Using The Cloud And Radiative Transfer Model Of Convective Precipitation Cloud Microphysical And Microwave Radiation Characteristics

In this thesis a three-dimensional cloud model-microwave radiation transfer model combination is used to study the relations among the precipitation, other microphysical characteristics of a convective cloud system and the upwelling radiance at pertinent microwave frequencies. The results of the model are preliminarily compared with TRMM products.The cloud model gives a complete structure of the partical microphysics of a convective cloud system over Chinese Mainland. A comparison between microphysical characteristics derived from 3-D cloud model and the results from TRMM TMI and PR products show that the selected cloud model gives a relatively realistic hydrometeor profiles.
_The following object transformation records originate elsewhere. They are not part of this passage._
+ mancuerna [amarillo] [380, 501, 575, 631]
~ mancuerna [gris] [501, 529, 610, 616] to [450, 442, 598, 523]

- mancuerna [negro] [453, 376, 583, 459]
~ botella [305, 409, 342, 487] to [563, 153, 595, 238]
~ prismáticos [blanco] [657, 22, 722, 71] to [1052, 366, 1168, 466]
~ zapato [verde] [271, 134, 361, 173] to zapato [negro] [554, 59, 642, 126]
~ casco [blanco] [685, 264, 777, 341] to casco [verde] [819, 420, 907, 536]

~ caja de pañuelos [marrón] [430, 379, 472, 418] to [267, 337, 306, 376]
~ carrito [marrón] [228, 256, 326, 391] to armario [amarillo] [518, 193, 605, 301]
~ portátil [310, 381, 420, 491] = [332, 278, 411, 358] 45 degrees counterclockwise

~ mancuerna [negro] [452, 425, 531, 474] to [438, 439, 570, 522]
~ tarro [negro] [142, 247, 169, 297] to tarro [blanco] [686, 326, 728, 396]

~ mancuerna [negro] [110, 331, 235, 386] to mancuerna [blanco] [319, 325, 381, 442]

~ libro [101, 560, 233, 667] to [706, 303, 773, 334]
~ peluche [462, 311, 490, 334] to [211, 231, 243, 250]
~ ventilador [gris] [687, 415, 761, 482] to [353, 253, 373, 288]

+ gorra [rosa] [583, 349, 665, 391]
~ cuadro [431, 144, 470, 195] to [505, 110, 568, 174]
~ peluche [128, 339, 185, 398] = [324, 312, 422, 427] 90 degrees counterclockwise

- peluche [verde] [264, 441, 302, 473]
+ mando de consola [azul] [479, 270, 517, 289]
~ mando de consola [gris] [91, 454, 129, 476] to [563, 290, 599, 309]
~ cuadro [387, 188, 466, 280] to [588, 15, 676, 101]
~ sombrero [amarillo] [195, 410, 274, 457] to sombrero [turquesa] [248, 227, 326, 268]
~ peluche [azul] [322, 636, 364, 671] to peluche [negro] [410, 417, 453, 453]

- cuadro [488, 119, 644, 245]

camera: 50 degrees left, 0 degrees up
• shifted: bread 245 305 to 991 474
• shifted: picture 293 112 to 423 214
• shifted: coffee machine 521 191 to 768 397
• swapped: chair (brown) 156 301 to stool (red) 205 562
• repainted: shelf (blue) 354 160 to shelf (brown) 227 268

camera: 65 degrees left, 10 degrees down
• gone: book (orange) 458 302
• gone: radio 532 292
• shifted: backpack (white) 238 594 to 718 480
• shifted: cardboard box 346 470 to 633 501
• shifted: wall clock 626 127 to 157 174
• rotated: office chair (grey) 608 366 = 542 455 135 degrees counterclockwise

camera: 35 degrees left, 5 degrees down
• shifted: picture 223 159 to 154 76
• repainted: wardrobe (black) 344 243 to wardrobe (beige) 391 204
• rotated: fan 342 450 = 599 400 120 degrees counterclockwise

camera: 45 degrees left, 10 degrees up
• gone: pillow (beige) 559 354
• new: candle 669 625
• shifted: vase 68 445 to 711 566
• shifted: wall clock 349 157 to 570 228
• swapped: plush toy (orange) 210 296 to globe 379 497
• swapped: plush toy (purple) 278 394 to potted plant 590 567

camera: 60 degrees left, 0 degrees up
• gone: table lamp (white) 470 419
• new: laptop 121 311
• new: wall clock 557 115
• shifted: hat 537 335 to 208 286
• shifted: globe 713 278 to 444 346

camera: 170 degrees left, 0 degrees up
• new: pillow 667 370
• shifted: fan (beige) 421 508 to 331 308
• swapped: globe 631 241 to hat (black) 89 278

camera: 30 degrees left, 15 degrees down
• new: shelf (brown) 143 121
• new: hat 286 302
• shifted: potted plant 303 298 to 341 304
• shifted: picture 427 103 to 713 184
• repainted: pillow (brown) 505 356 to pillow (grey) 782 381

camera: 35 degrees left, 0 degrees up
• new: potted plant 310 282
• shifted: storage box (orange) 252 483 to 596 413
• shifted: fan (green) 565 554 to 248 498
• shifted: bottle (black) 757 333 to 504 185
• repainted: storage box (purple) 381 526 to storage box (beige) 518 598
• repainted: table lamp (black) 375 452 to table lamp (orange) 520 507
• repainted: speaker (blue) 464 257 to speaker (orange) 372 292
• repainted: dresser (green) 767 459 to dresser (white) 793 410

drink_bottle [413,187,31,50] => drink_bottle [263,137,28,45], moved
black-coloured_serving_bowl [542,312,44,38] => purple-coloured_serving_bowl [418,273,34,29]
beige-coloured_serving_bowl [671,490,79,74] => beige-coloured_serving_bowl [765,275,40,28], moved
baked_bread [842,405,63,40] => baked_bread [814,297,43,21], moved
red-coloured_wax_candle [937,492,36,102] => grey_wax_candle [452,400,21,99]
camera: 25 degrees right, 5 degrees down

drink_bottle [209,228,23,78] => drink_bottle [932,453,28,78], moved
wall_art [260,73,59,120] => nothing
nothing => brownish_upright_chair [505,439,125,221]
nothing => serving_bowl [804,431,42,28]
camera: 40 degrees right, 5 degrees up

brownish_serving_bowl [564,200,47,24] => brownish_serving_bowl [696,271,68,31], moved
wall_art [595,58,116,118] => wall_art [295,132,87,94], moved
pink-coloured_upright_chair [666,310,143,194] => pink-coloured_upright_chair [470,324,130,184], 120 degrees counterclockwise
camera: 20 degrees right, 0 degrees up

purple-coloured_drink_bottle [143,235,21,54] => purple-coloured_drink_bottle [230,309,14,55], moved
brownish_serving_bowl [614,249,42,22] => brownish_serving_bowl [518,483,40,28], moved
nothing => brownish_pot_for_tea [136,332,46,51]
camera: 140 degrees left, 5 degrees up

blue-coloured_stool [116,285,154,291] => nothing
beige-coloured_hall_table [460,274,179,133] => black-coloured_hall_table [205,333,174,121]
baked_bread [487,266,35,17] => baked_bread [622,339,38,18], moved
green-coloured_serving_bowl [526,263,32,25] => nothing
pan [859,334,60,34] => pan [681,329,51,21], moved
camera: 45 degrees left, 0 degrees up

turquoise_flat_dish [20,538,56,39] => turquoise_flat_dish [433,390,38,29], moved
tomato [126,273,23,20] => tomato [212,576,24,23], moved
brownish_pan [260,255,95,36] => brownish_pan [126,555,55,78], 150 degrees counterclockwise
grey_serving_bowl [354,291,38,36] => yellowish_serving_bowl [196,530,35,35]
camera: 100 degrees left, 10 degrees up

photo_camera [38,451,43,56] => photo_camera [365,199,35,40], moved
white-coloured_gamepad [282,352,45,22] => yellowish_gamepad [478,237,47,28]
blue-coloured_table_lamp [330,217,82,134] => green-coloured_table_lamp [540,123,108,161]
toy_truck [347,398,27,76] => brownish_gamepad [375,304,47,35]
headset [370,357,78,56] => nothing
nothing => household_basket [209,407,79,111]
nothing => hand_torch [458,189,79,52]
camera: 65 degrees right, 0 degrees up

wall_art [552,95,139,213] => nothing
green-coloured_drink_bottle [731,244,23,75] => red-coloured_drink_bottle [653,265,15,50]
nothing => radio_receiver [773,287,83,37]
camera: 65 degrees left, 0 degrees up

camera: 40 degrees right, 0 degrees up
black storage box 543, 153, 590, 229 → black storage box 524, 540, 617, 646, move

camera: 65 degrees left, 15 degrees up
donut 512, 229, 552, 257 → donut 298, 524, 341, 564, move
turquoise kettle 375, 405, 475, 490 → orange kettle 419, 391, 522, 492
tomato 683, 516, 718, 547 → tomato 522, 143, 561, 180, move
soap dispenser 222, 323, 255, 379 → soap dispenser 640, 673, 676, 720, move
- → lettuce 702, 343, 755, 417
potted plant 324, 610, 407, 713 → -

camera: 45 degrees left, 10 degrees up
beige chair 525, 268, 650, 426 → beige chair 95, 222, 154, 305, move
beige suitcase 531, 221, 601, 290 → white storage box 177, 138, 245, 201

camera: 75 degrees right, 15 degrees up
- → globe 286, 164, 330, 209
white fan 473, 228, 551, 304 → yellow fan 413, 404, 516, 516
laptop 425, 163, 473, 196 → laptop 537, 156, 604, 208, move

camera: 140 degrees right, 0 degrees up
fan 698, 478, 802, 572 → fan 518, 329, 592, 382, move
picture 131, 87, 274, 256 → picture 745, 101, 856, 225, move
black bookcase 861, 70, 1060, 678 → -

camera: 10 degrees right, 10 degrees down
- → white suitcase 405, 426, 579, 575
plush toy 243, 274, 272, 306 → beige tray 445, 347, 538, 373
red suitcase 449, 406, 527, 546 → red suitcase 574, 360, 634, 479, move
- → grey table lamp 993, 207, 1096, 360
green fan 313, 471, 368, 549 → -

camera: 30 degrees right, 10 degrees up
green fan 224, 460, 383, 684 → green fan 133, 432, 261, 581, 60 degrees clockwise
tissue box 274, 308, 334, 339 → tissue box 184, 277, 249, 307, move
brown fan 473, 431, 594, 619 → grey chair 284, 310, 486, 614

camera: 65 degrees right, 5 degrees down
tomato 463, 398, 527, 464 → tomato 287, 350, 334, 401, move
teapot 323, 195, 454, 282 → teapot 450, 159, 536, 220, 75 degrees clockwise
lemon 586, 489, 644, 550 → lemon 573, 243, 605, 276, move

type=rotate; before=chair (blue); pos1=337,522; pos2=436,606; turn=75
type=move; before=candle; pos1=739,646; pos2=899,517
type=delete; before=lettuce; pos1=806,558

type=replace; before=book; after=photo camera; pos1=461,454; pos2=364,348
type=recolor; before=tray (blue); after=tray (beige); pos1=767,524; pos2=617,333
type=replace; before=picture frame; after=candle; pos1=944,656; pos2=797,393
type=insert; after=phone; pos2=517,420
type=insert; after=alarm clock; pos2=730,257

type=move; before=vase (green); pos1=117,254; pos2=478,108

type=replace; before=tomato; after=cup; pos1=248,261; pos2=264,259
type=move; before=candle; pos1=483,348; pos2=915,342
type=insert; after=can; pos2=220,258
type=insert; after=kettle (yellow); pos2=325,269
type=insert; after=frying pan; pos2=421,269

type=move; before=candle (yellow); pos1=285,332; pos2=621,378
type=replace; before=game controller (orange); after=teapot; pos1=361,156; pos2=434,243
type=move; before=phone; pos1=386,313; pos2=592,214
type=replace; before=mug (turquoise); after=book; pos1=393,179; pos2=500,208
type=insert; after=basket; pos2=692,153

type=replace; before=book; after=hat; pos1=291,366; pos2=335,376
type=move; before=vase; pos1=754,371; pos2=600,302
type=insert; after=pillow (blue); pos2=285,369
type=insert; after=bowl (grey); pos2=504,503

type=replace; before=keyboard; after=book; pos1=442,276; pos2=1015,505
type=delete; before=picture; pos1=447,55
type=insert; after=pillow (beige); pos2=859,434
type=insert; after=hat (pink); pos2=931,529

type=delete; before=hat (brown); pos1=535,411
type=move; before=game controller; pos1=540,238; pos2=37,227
The hydrometeor information from the cloud model is then used as input into a 3-D microwave radiation transfer model that calculates the upwelling radiance received by the rediometer aboard the satellite. The resulting brightness temperature (Tb), hydrometeor structure, and surface rainfall rate relations show that the ice hydrometeor, espatially the ice at the top of the precipitating cloud, decreases the brightness temperature significantly at 85. 5GHz by scattering radiance. The brightness temperature is highly related to the density of ice hydrometeor. Since the convective cloud system is tilted, and the viewing angle is oblique, the area displacement between ice hydrometeor and the surface rainfall rate makes the relation between Tb and surface rainfall rate is relatively small.